Yukarıdaki çalışmamızda uzay ile zaman kavramlarını birbirinden kopardığımızı yani zamanın uzaydan bağımsız olarak akıp giden bir şey olduğunu kabul etmiştik. Buna göre eksen takımımızda yer alan x-,y- ve z- büyüklüklerinin her birinin doğrudan zamana bağlı olduğunu kabul etmemizde bir sakınca yok o halde bu büyüklükleri şekilde gösterildiği gibi x(t), y(t), z(t) biçiminde tanımlayabiliriz. Bu soyut eksen takımı kavramı kimseyi ürkütmesin. Aslında yeryüzeyinin herhangi bir O noktasında ayakta duran bir gözlemcinin ayaklarından başına doğru (yeryüzüne dik doğrultuda) çizildiğini varsaydığımız ve yönünü yerden uzaklaşan yani yukarı doğru seçtiğmiz hayali çizgi üzerindeki ölçümlerimizi z- ile göstereceğimizi kabul etmiş olduk. Aynı gözlemcinin sağ kolunu (vücut düzlemi içinde) yukarı kaldırdığını ve omuzları ile elinin aynı doğru üstünde kaldığını varsayalım. Bu doğru üzerindeki ölçümlerimizi de, gözlemciden uzaklaşan yönü pozitif kabul ederek, x(t) ile gösteriyoruz. Gözlemcimizin sol kolunu da omuz hizasına kadar öne doğru kaldırdığını ve x(t), y(t) eksenlerine dik durumda tuttuğunu varsayarsak, yine gözlemciden uzaklaşan yön pozitif alınmak koşuluyla y(t) eksenimizi elde etmiş oluruz. Bundan sonraki bütün çalışmalarımız bu eksen takımı içinde gerçekleşecek yani her şeyi O noktasında kımıldamadan ve kollarını oynatmadan çakılı duran gözlemcimizin gözüyle göreceğiz. Şunu hemen belirtelim tanımladığımız bir Sağ eksen takımıdır ve bütün çalışmalarımızı, istisnasız olarak, Sağ eksen takımı kullanarak yapacağız. Açıkça görülüyor ki bu eksen takımını, pratikte karşılaştığımız problemleri temsil etmesini isteyerek fakat keyfi olarak böyle seçtik. Elbetteki başka eksen takımları da seçilebilir hatta eksen takımımızın Kartezyen olması da gerekli değildir ve istenirse eğrisel koordinatlar da kullanılabilir. Ancak gerçek problemlerle benzeşimi apaçık olan bu eksen takımını, genellikle, tercih edeceğiz. Çalışmamızın ilk aşamalarında Oxyz eksen takımımızı tamamen hareketsiz kabul edeceğiz; yani olayları Sabit Eksen Takımına bağlı olarak inceleyeceğiz. İleri aşamalarda ise Hareketli Eksen Takımları kullanarak bazı olayları inceleyeceğiz. Üç boyutlu Oxyz eksen takımını bütün problemler için kullanabiliriz. Ancak bazı hareketleri incelerken eksen takımımızı öyle seçebiliriz ki hareketin parametreleri yani tanımlamak için kullanacağımız sayısal değerler eksilir. Bunların en güzel örnekleri şunlardır.

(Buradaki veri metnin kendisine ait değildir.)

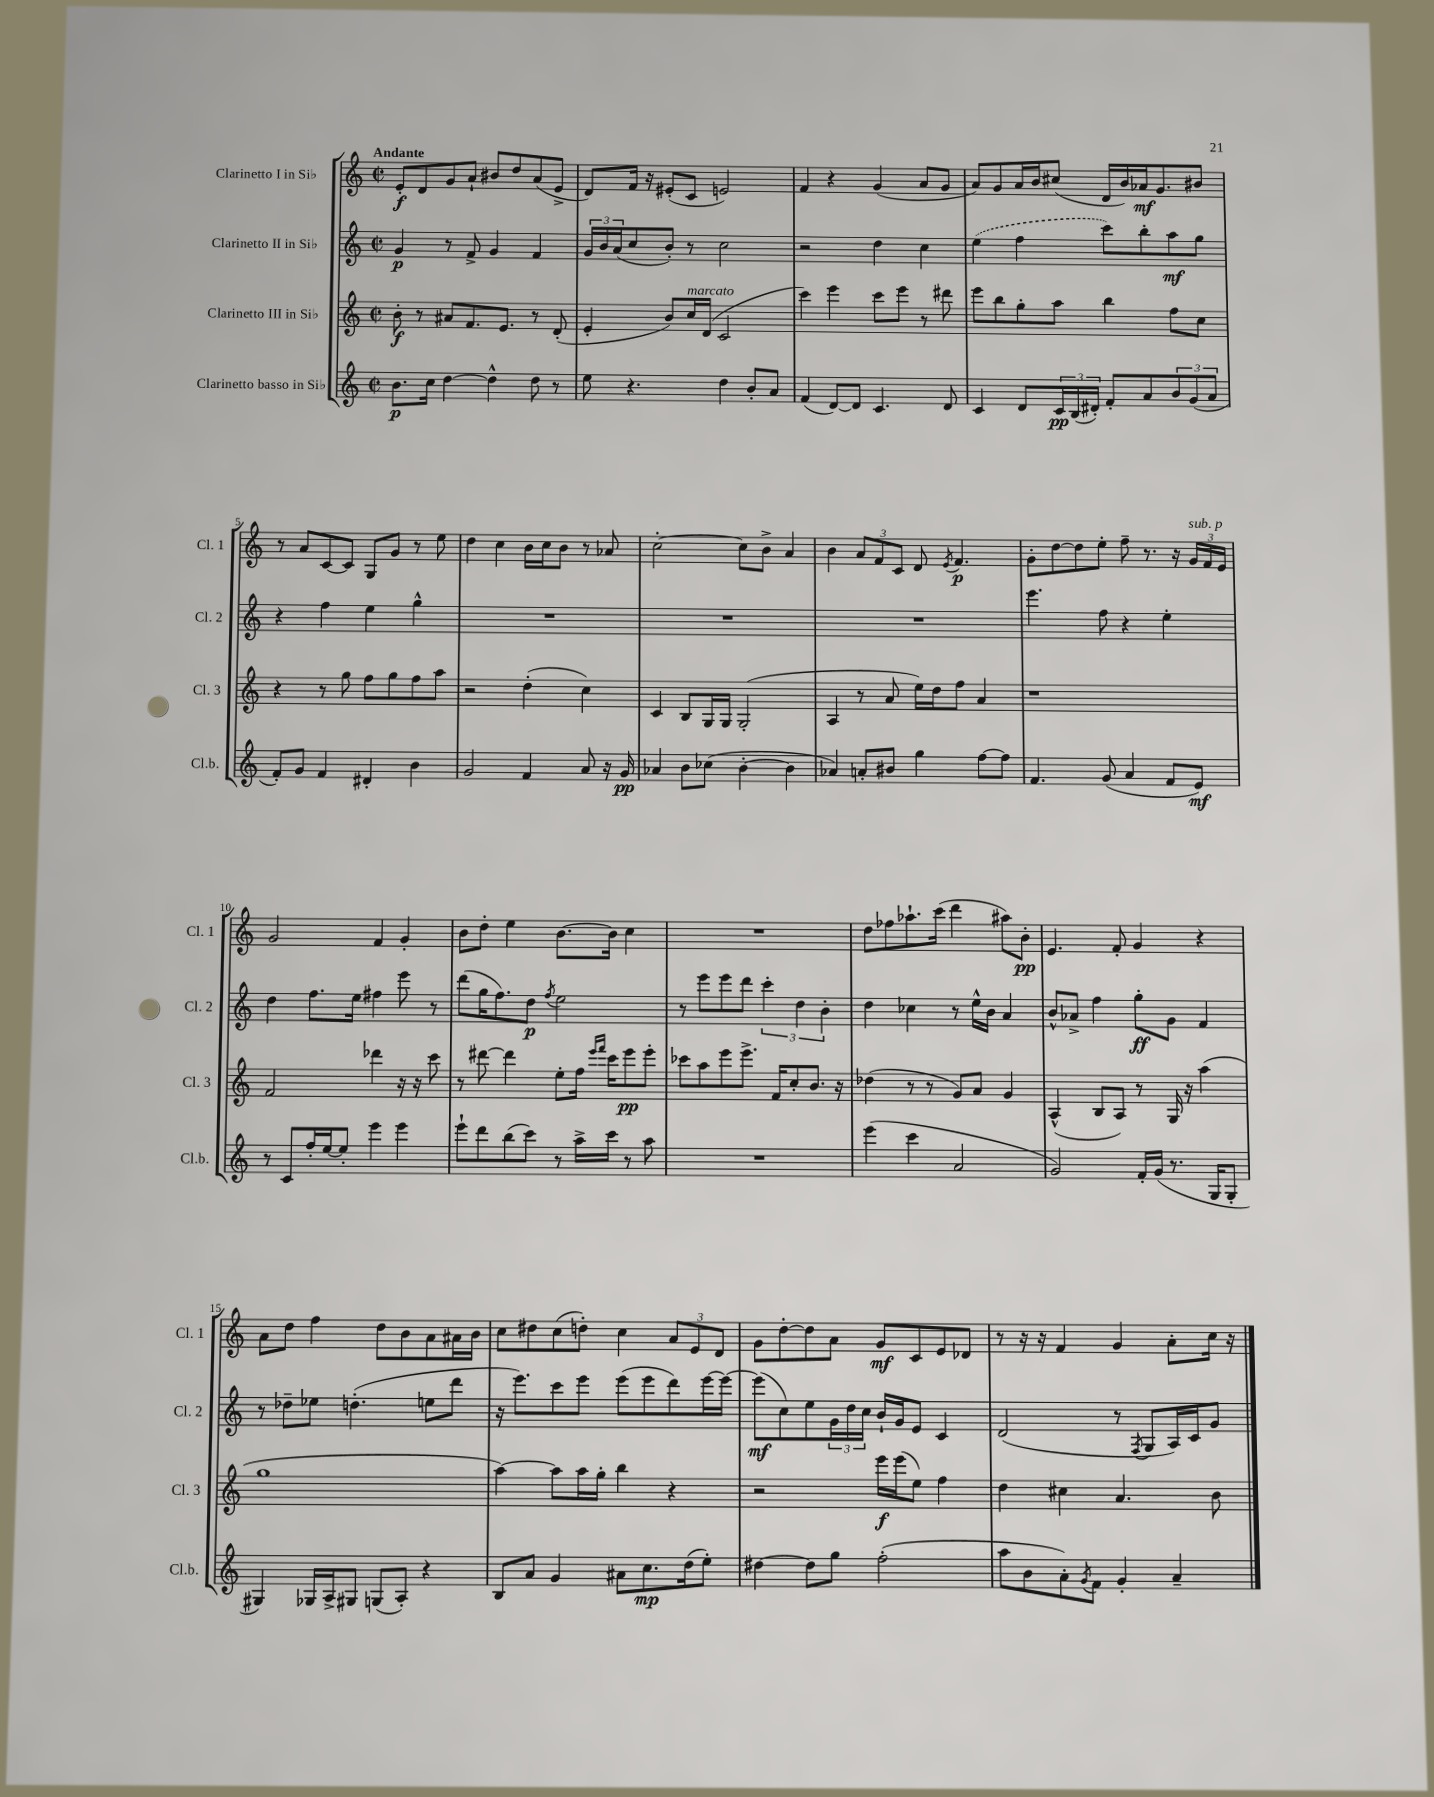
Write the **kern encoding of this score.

**kern	**dynam	**kern	**dynam	**kern	**dynam	**kern	**dynam
*part4	*part4	*part3	*part3	*part2	*part2	*part1	*part1
*staff4	*staff4	*staff3	*staff3	*staff2	*staff2	*staff1	*staff1
*I"Clarinetto basso in Si♭	*	*I"Clarinetto III in Si♭	*	*I"Clarinetto II in Si♭	*	*I"Clarinetto I in Si♭	*
*I'Cl.b.	*	*I'Cl. 3	*	*I'Cl. 2	*	*I'Cl. 1	*
*clefG2	*	*clefG2	*	*clefG2	*	*clefG2	*
*k[]	*	*k[]	*	*k[]	*	*k[]	*
*M2/2	*	*M2/2	*	*M2/2	*	*M2/2	*
*met(c|)	*	*met(c|)	*	*met(c|)	*	*met(c|)	*
=1	=1	=1	=1	=1	=1	=1	=1
!	!	!	!	!	!	!LO:TX:a:B:t=Andante	!
8.b\L	p	8b'\	f	4g/	p	8e'/L	f
.	.	8r	.	.	.	8d/	.
16cc\Jk	.	.	.	.	.	.	.
[4dd\	.	8a#X/L	.	8r	.	8g/	.
.	.	8.f/	.	8f^/	.	8a`/J	.
4dd^^\]	.	.	.	4g/	.	8b#X/L	.
.	.	8.e/J	.	.	.	.	.
.	.	.	.	.	.	8dd/	.
8dd\	.	8r	.	4f/	.	(8a/	.
8r	.	(8d'/	.	.	.	8e^/J	.
=2	=2	=2	=2	=2	=2	=2	=2
8ee\	.	4e'/	.	24g/LL	.	8d/L)	.
.	.	.	.	24b/	.	.	.
.	.	.	.	(24a/J	.	.	.
4.r	.	.	.	8cc/	.	16f/Jk	.
.	.	.	.	.	.	16r	.
.	.	8b/L)	.	8b'/J)	.	(8e#X'/L	.
!	!	!LO:TX:a:i:t=marcato	!	!	!	!	!
.	.	16cc/L	.	8r	.	8c/J	.
.	.	(16d/JJ	.	.	.	.	.
4dd\	.	2c/	.	2cc\	.	2en/)	.
8b'/L	.	.	.	.	.	.	.
8a/J	.	.	.	.	.	.	.
=3	=3	=3	=3	=3	=3	=3	=3
(4f/	.	4ccc\)	.	2r	.	4f/	.
[8d/L)	.	4eee\	.	.	.	4r	.
8d/J]	.	.	.	.	.	.	.
4.c/	.	8ccc\L	.	4dd\	.	(4g/	.
.	.	8eee\J	.	.	.	.	.
.	.	8r	.	4cc\	.	8a/L	.
8d/	.	8ddd#X\	.	.	.	8g/J	.
=4	=4	=4	=4	=4	=4	=4	=4
4c/	.	8eee\L	.	(4ee\	.	8a/L)	.
.	.	8bb\	.	.	.	8g/	.
8d/L	.	8gg'\	.	4ff\	.	16a/L	.
.	.	.	.	.	.	16b/J	.
24c/L	pp	8aa\J	.	.	.	(8cc#X/J	.
(24B/	.	.	.	.	.	.	.
24d#X'/JJ)	.	.	.	.	.	.	.
8f'/L	.	4bb\	.	8ccc\L)	.	16d/LL	.
.	.	.	.	.	.	16b/)	.
8a/	.	.	.	8bb'\	.	16a-X/J	mf
.	.	.	.	.	.	8.g/	.
12b/	.	8ff\L	.	8aa\	mf	.	.
(12g/	.	.	.	.	.	.	.
.	.	8cc\J	.	8gg\J	.	8b#X/J	.
12a/J	.	.	.	.	.	.	.
!!LO:LB:g=z
=5	=5	=5	=5	=5	=5	=5	=5
8f'/L)	.	4r	.	4r	.	8r	.
8g/J	.	.	.	.	.	8a/L	.
4f/	.	8r	.	4ff\	.	[8c/	.
.	.	8gg\	.	.	.	8c/J]	.
4d#X'/	.	8ff\L	.	4ee\	.	8G/L	.
.	.	8gg\	.	.	.	8g/J	.
4b\	.	8ff\	.	4gg^^\	.	8r	.
.	.	8aa\J	.	.	.	8ee\	.
=6	=6	=6	=6	=6	=6	=6	=6
2g/	.	2r	.	1r	.	4dd\	.
.	.	.	.	.	.	4cc\	.
4f/	.	(4dd'\	.	.	.	16b\LL	.
.	.	.	.	.	.	16cc\J	.
.	.	.	.	.	.	8b\J	.
8a/	.	4cc\)	.	.	.	8r	.
16r	.	.	.	.	.	8a-X/	.
16g/	pp	.	.	.	.	.	.
=7	=7	=7	=7	=7	=7	=7	=7
4a-X/	.	4c/	.	1r	.	[2cc'\	.
8b\L	.	8B/L	.	.	.	.	.
(8cc-X\J	.	16G/L	.	.	.	.	.
.	.	16G/JJ	.	.	.	.	.
[4b'\	.	(2G'/	.	.	.	8cc\L]	.
.	.	.	.	.	.	8b^\J	.
4b\]	.	.	.	.	.	4a/	.
=8	=8	=8	=8	=8	=8	=8	=8
4a-X/)	.	4A/	.	1r	.	4b\	.
8an'/L	.	8r	.	.	.	12a/L	.
.	.	.	.	.	.	12f/	.
8b#X/J	.	8a/	.	.	.	.	.
.	.	.	.	.	.	12c/J	.
4gg\	.	16ee\LL)	.	.	.	8d/	.
.	.	16dd\J	.	.	.	.	.
.	.	.	.	.	.	8qe/	.
.	.	8ff\J	.	.	.	4.f/	p
[8ff\L	.	4a/	.	.	.	.	.
8ff\J]	.	.	.	.	.	.	.
=9	=9	=9	=9	=9	=9	=9	=9
4.f/	.	1r	.	4.eee\	.	8g'\L	.
.	.	.	.	.	.	[8dd\	.
.	.	.	.	.	.	8dd\]	.
(8g/	.	.	.	8ff\	.	8ee'\J	.
4a/	.	.	.	4r	.	8ff~\	.
.	.	.	.	.	.	8.r	.
8f/L	.	.	.	4ee'\	.	.	.
.	.	.	.	.	.	16r	.
!	!	!	!	!	!	!LO:TX:a:i:t=sub. p	!
8e/J)	mf	.	.	.	.	24g/LL	.
.	.	.	.	.	.	24f/	.
.	.	.	.	.	.	24e/JJ	.
!!LO:LB:g=z
=10	=10	=10	=10	=10	=10	=10	=10
8r	.	2f/	.	4dd\	.	2g/	.
8c/L	.	.	.	.	.	.	.
16ff'/L	.	.	.	8.ff\L	.	.	.
[16ee/J	.	.	.	.	.	.	.
8ee'/J]	.	.	.	.	.	.	.
.	.	.	.	16ee\Jk	.	.	.
4eee\	.	4ddd-X\	.	4ff#X\	.	4f/	.
4eee\	.	16r	.	8eee\	.	4g'/	.
.	.	16r	.	.	.	.	.
.	.	8ccc\	.	8r	.	.	.
=11	=11	=11	=11	=11	=11	=11	=11
8eee`\L	.	8r	.	(8ddd\L	.	8b\L	.
8ddd\	.	[8ddd#X\	.	16gg\K	.	8dd'\J	.
.	.	.	.	8.ff\)	.	.	.
(8bb\	.	4ddd#\]	.	.	.	4ee\	.
8ccc\J)	.	.	.	8dd\J	p	.	.
.	.	.	.	8qff/	.	.	.
8r	.	8ee'\L	.	2ee\	.	[8.b\L	.
16aa^\LL	.	16ff\Jk	.	.	.	.	.
.	.	16qqeee/LL	.	.	.	.	.
.	.	16qqfff/JJ	.	.	.	.	.
16ccc\JJ	.	16ccc\KL	.	.	.	16b\Jk]	.
8r	.	8eee\	pp	.	.	4cc\	.
8aa\	.	8eee'\J	.	.	.	.	.
=12	=12	=12	=12	=12	=12	=12	=12
1r	.	8ccc-X\L	.	8r	.	1r	.
.	.	8aa\	.	8eee\L	.	.	.
.	.	8eee\	.	8eee\	.	.	.
.	.	8.eee^\J	.	8ddd\J	.	.	.
.	.	.	.	6ccc'\	.	.	.
.	.	16f/KL	.	.	.	.	.
.	.	8cc'/	.	.	.	.	.
.	.	.	.	6dd\	.	.	.
.	.	8.b/J	.	.	.	.	.
.	.	.	.	6b'\	.	.	.
.	.	16r	.	.	.	.	.
=13	=13	=13	=13	=13	=13	=13	=13
(4eee\	.	(4dd-X\	.	4dd\	.	8dd\L	.
.	.	.	.	.	.	8ff-X\	.
4ccc\	.	8r	.	4cc-X\	.	8.aa-X`\	.
.	.	8r	.	.	.	.	.
.	.	.	.	.	.	(16ccc\Jk	.
2a/	.	8g/L)	.	8r	.	4ddd\	.
.	.	8a/J	.	16ee^^\LL	.	.	.
.	.	.	.	16b\JJ	.	.	.
.	.	4g/	.	4a/	.	8aa#X\L)	.
.	.	.	.	.	.	8b'\J	pp
=14	=14	=14	=14	=14	=14	=14	=14
2g/)	.	(4A^^/	.	8b^^/L	.	4.e/	.
.	.	.	.	8a-X^/J	.	.	.
.	.	8B/L	.	4ff\	.	.	.
.	.	8A/J)	.	.	.	8f'/	.
16f'/LL	.	8r	.	8gg'\L	ff	4g/	.
(16g/JJ	.	.	.	.	.	.	.
8.r	.	16G/	.	8g\J	.	.	.
.	.	16r	.	.	.	.	.
.	.	(4aa\	.	4f/	.	4r	.
16G/KL	.	.	.	.	.	.	.
8G'/J	.	.	.	.	.	.	.
!!LO:LB:g=z
=15	=15	=15	=15	=15	=15	=15	=15
4G#X/)	.	1gg	.	8r	.	8a\L	.
.	.	.	.	8dd-X~\L	.	8dd\J	.
16G-X/LL	.	.	.	8ee-X\J	.	4ff\	.
16A^/J	.	.	.	.	.	.	.
8G#X/J	.	.	.	(4.ddn'\	.	.	.
(8Gn/L	.	.	.	.	.	8dd\L	.
8A'/J)	.	.	.	.	.	8b\	.
4r	.	.	.	8een\L	.	8a\	.
.	.	.	.	8ddd\J	.	16a#X\L	.
.	.	.	.	.	.	16b\JJ	.
=16	=16	=16	=16	=16	=16	=16	=16
8B/L	.	[4aa\)	.	16r	.	8cc\L	.
.	.	.	.	8.eee\L)	.	.	.
8a/J	.	.	.	.	.	8dd#X\	.
4g/	.	8aa\L]	.	8ccc\	.	(8cc\	.
.	.	16aa\L	.	8eee\J	.	8ddn'\J)	.
.	.	16gg'\JJ	.	.	.	.	.
8a#X\L	.	4bb\	.	(8eee\L	.	4cc\	.
8.cc\	mp	.	.	8eee\	.	.	.
.	.	4r	.	8ddd\)	.	12a/L	.
(16dd\k	.	.	.	.	.	.	.
.	.	.	.	.	.	12e/	.
8ee'\J)	.	.	.	[16eee\L	.	.	.
.	.	.	.	.	.	12d/J	.
.	.	.	.	16eee\JJ_	.	.	.
=17	=17	=17	=17	=17	=17	=17	=17
[4dd#X\	.	2r	.	(8eee\L]	mf	8g\L	.
.	.	.	.	8cc\)	.	[8dd'\	.
8dd#\L]	.	.	.	8ee\	.	8dd\]	.
8gg\J	.	.	.	24g\L	.	8a\J	.
.	.	.	.	24dd\	.	.	.
.	.	.	.	24cc\JJ	.	.	.
(2ff'\	.	16eee\LL	f	16b`/LL	.	8g/L	mf
.	.	(16eee\J	.	16g/J	.	.	.
.	.	8ee\J)	.	8e/J	.	8c/	.
.	.	4ff\	.	4c/	.	8e/	.
.	.	.	.	.	.	8d-X/J	.
=18	=18	=18	=18	=18	=18	=18	=18
8aa\L	.	4dd\	.	(2d/	.	8r	.
8b\	.	.	.	.	.	16r	.
.	.	.	.	.	.	16r	.
8a'\)	.	4cc#X\	.	.	.	4f/	.
8qg/	.	.	.	.	.	.	.
8f\J	.	.	.	.	.	.	.
4g'/	.	4.a/	.	8r	.	4g/	.
.	.	.	.	8qF/	.	.	.
.	.	.	.	8G/L	.	.	.
4a~/	.	.	.	16A/L)	.	8a'\L	.
.	.	.	.	16c/J	.	.	.
.	.	8b\	.	8g/J	.	16cc\Jk	.
.	.	.	.	.	.	16r	.
==	==	==	==	==	==	==	==
*-	*-	*-	*-	*-	*-	*-	*-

Doğrusal Hareket: Bütün hareketini aynı doğru üzerinde gerçekleştiren bir katı cisim için Oxyz eksen takımımız yerine bu doğru üzerine (ya da ona paralel) yerleştirilmiş bir Ox eksen takımını kullanmayı tercih edeceğiz. Böylece incelediğimiz hareketi yalnızca x(t) parametresine bağlı bir ‘Tek Boyutlu/Doğrusal Hareket’ olarak adlandırabileceğiz.
Düzlemsel Hareket: Bütün hareketin bir düzlem içinde gerçekleşmesi halinde elimizdeki hareketi ‘İki Boyutlu/Düzlemsel Hareket’ olarak adlandıracağız ve bu hareketi, örneğin, Oxz eksen takımında, yalnızca x(t) ve z(t) parametrelerine bağlı olarak, inceleyeceğiz.
Sarkaç Hareketi: Duvardaki saatin sarkacını düşünelim. Hareket daima (duvara paralel) aynı düzlem içindedir. Üstelik Sarkacın konumunu belirlemek için tek bir parametre, örneğin, düşey doğrultu ile yaptığı açının verilmesi yeterlidir. Yani bir ‘Tek Boyutlu Hareket’ söz konusudur.
Silindir/Küre yüzeyi üzerindeki Hareket: Her iki halde de silindir ekseninden olan r = (x2+ y2)1/2 ya da küre merkezinden olan r = (x2+ y2+z2)1/2 mesafesi sabit kalacağından artık Oxyz eksen takımımızın üç serbest değişkeni yoktur; verilen bağıntı serbest değişkenlerimizi bir adet eksiltmiştir. Dolayısı ile ‘İki Boyutlu Hareket’ sözkonusudur. Bu son iki örnekte verilenler gibi hareketleri incelerken artık Oxyz Kartezyen Eksen Takımımızı bir kenara bırakıp geometrik özellikleri bu hareketlere uyan Silindirik (Yarı Kutupsal) ya da Küresel Eksen Takımlarını kullanmayı yeğleyeceğiz.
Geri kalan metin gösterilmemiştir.